'Status Quo Not Sustainable' for Ky. Fire Department

Feb. 3, 2012
A report examined many areas of the Ashland Fire Department and made more than 90 recommendations.

ASHLAND, Ky. -- Financially, "The status quo is just not sustainable," for the Ashland Fire Department, according to Tim McGrath, a consultant that recently evaluated the department for the city.

Tim McGrath, president of McGrath Consulting Group, Inc., and Victoria McGrath, CEO of the consulting group, presented the results of the report at Thursday meeting of the Ashland Board of City Commissioners.

The report examined many areas of the department and made more than 90 recommendations. Key areas highlighted involved staffing, the high number of false alarms and firefighter overtime.

Tim McGrath said there is little that fire department officials have control over in the department budget. An average of 95.46 percent of the fire department budget went to salaries and benefits during the last three years.

The report states that "The consultants have never experienced or seen this high of a percentage of a budget being spent on salaries and benefits."

A significant portion of that, almost 30 percent, is overtime pay, Tim McGrath said.

Victoria McGrath said Kentucky, unlike most states, prevents fire departments from using a federal exemption to the Fair Labor Standards Act that would create an average savings on overtime of $5,629 per fire fighter per year, or an annual savings of about $129,460.

She recommended the city lobby legislators in Frankfort to allow the federal exemption to be used. She also recommended the use of "Kelly Days" or days taken off to minimize overtime.

Without some action, recommended staffing levels will be unsustainable, Victoria McGrath said.

"Unless you start bringing in a whole bunch of income, between your overtime expenses and between your pension expenses and the number of times the state of Kentucky has decided to sue municipalities over overtime, it's not going to really gonna matter how many numbers you really need because you're just simply not going to be able to afford them," she said.

Fire Chief Scott Penick said he's concerned about the fire department budget and the future presented in the report. The fire department operations budget is about $220,000 a year, with the rest of the budget going to salary and benefits.

"We are at the bare minimum," he said. "We can't cut that anymore."

The report also discussed staffing, recommending a minimum shift staffing of 13 and a maximum of 17, though the maximum would ideally be 18.

Tim McGrath said working with a maximum staffing of 16 is possible, but that leads to a lot of overtime hours, which eventually workers may not want to take.

"It's kind of like burning a candle at both ends," he said. "Eventually, it's going to catch up with you."

Penick said he would have liked to see a higher recommendation for the minimum shift staffing, though he said the fire department has operated with that minimum standard since he's worked there.

"We have kind of taken that on as our acceptable risk even though it's not really acceptable," he said.

The fire department is currently funded for staffing of a maximum of 16 per shift, Penick said. Because of that, he's supportive of the 17 maximum recommended in the report.

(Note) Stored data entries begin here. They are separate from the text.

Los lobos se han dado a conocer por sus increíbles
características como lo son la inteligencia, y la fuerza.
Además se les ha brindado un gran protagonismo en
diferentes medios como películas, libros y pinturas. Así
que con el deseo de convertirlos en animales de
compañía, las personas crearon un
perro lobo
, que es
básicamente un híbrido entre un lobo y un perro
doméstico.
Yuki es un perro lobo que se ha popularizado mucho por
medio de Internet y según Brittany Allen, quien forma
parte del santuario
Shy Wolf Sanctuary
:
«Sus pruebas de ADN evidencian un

The minimum staffing should be at 14 for Ashland, according to National Fire Protection Association standards, said Keith Salmon, president of International Association of Fire Fighters Local 706.

However, he said he isn't disappointed by the recommendation of a 13 minimum because going to a 10 minimum had been discussed before the study was done.

"If we go to a minimum of 10- man staffing, a 10-man minimum, then we reduce our operations and our effectiveness 30-some percent," he said.

Another concern Tim McGrath highlighted during the meeting is Ashland's high percentage of false alarms.

Between 2008 and 2010, an average 25.5 percent of calls to the fire department were false alarms or false calls. That's compared to 11.5 percent nationally and 10.2 percent in the southern region.

"That should simply be unacceptable," Tim McGrath said.

He recommended more followup investigations when the cause of alarm or sprinkler activations can't initially be determined and instituting a false alarm ordinance that would require repeat offenders to pay a fine.

City Commissioner Kevin Gunderson said he would consider supporting such an ordinance.

"I used to oppose a false-alarm charge, but I'm starting to come around on that," he said.

Gunderson asked about the biggest offenders as far as falsealarms, claiming Scope Towers, the apartment complex run by the Housing Authority of Ashland, was probably among the biggest causes of false alarms.

But Penick said he doesn't consider alarms at the apartment complex to be false alarms, given its high population numbers and many residents are elderly.

"That alarm system is working the way it's supposed to," he said.

Overall, Penick said he views the report as positive for the city and his department.

"I truly see this as an opportunity for us to move, improve and grow," he said.